Data supplied: Begin
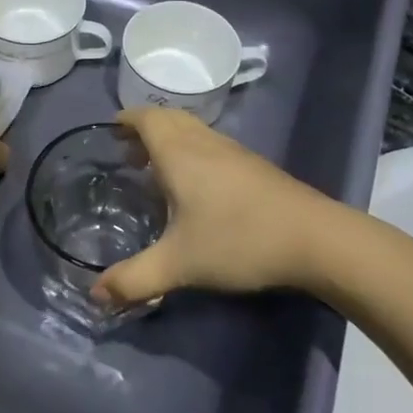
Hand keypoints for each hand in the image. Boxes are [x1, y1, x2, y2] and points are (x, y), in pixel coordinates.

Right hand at [92, 107, 354, 307]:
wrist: (316, 240)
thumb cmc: (238, 240)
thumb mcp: (179, 264)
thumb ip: (134, 279)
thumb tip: (95, 295)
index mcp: (179, 153)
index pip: (146, 118)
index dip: (125, 120)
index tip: (109, 132)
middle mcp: (204, 143)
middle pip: (169, 119)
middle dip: (145, 130)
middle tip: (128, 154)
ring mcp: (234, 152)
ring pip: (193, 132)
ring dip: (170, 141)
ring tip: (156, 171)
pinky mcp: (255, 167)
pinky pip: (211, 146)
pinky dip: (192, 153)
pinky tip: (196, 189)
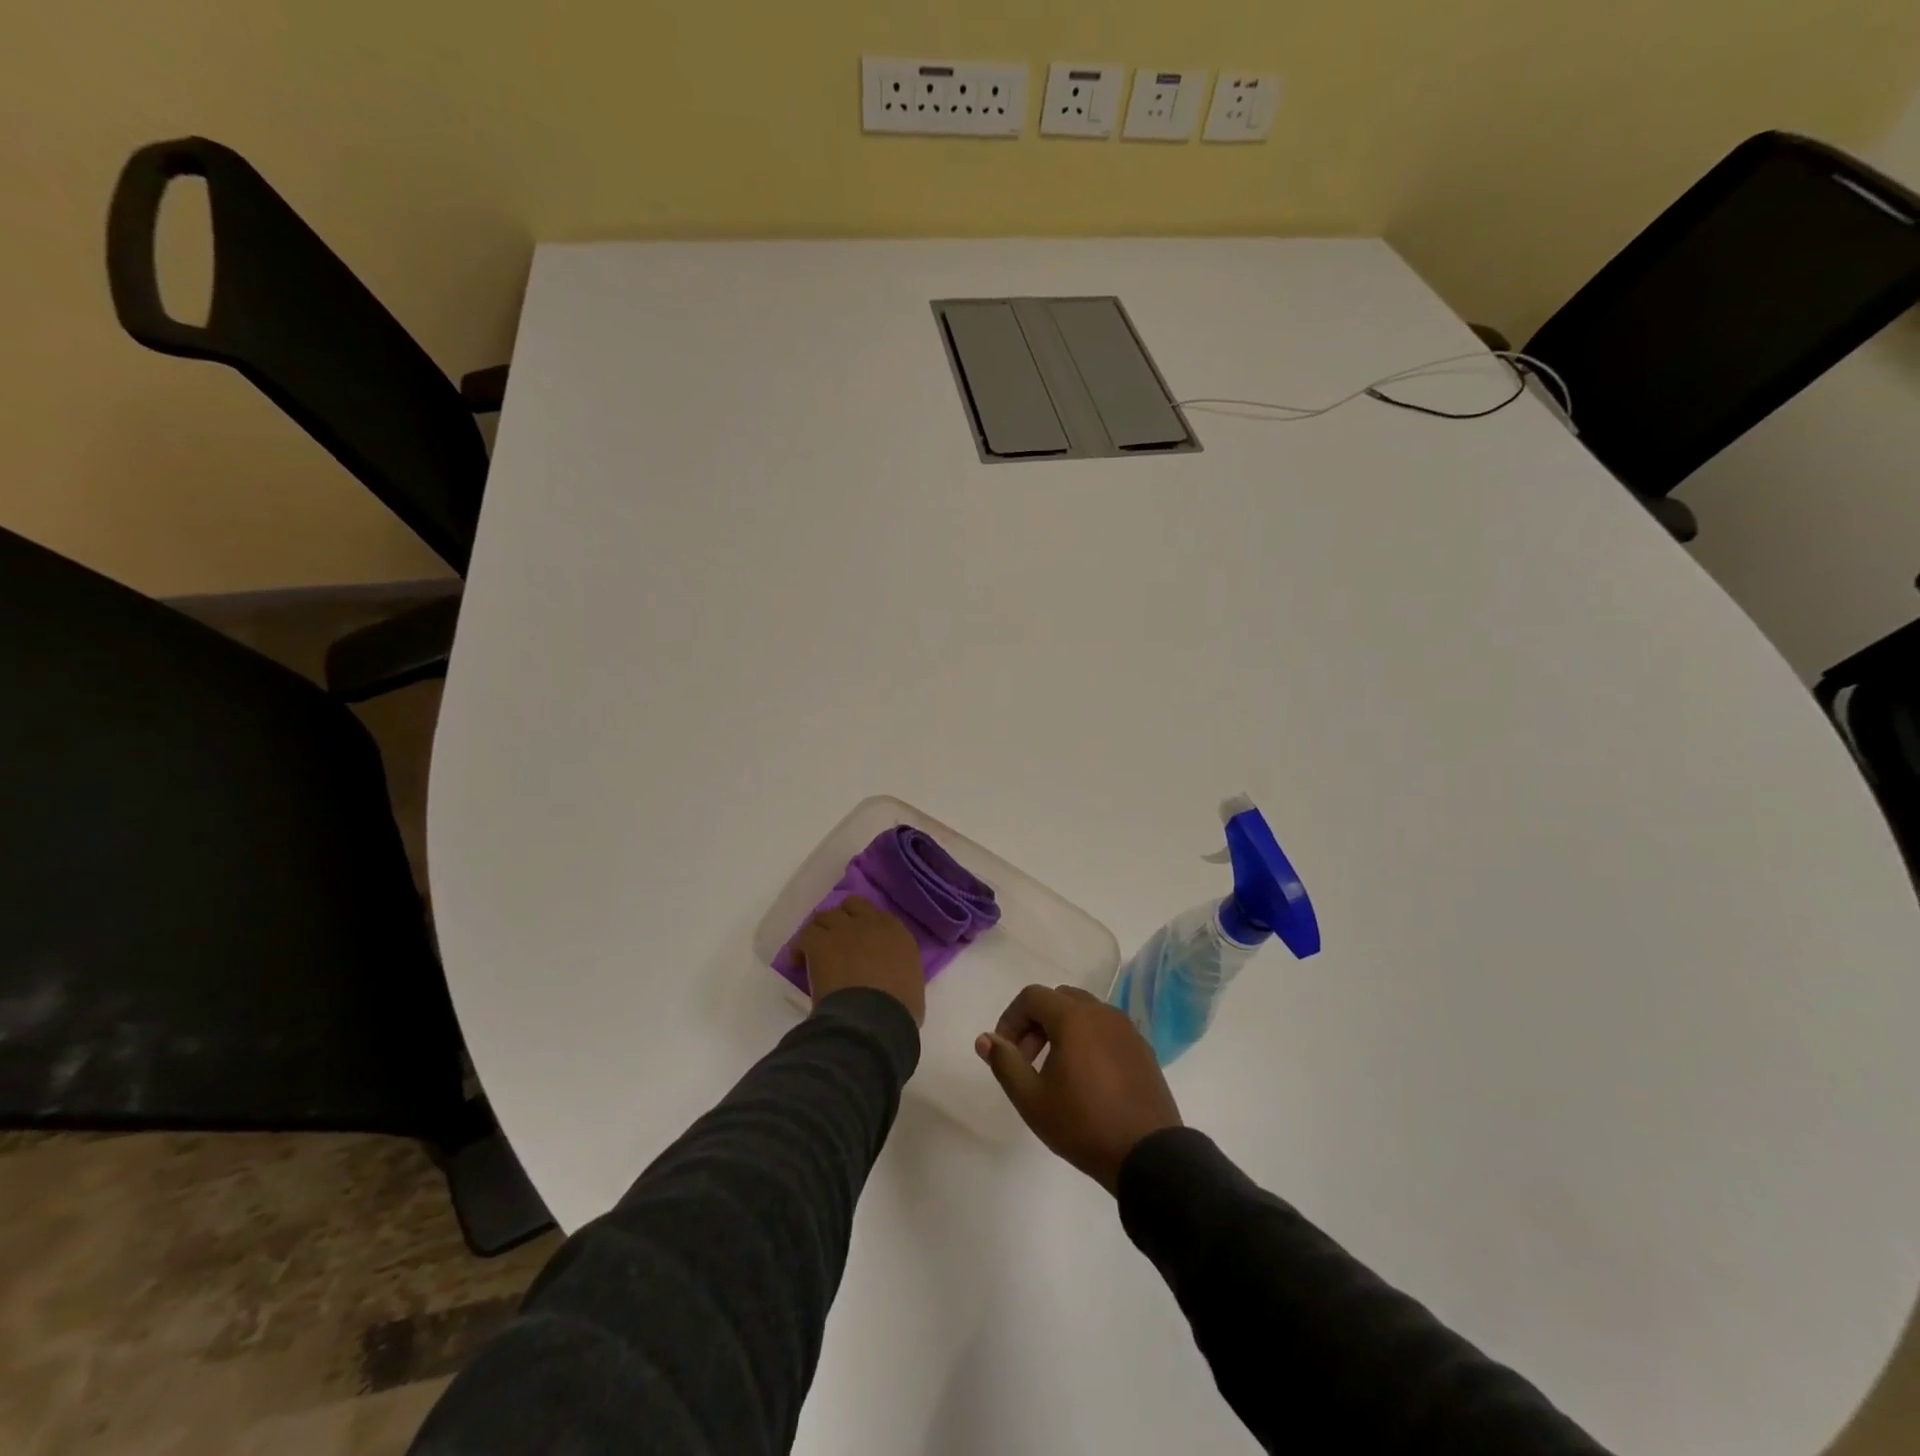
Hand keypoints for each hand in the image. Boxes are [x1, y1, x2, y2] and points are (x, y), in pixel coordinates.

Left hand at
Data supplied: End
# Work instruction:
Give again, word for word, the line containing "ring tip: (156, 171)" and every line after it to the end of the records; leave out the pictures.

# Answer space:
ring tip: (156, 171)
pinky mcp: (255, 167)
pinky pip: (211, 146)
pinky dip: (192, 153)
pinky tip: (196, 189)
Hand keypoints for each hand in the image. Boxes are [x1, y1, x2, y2] and points are (x, y), in pixel coordinates.

Left hand at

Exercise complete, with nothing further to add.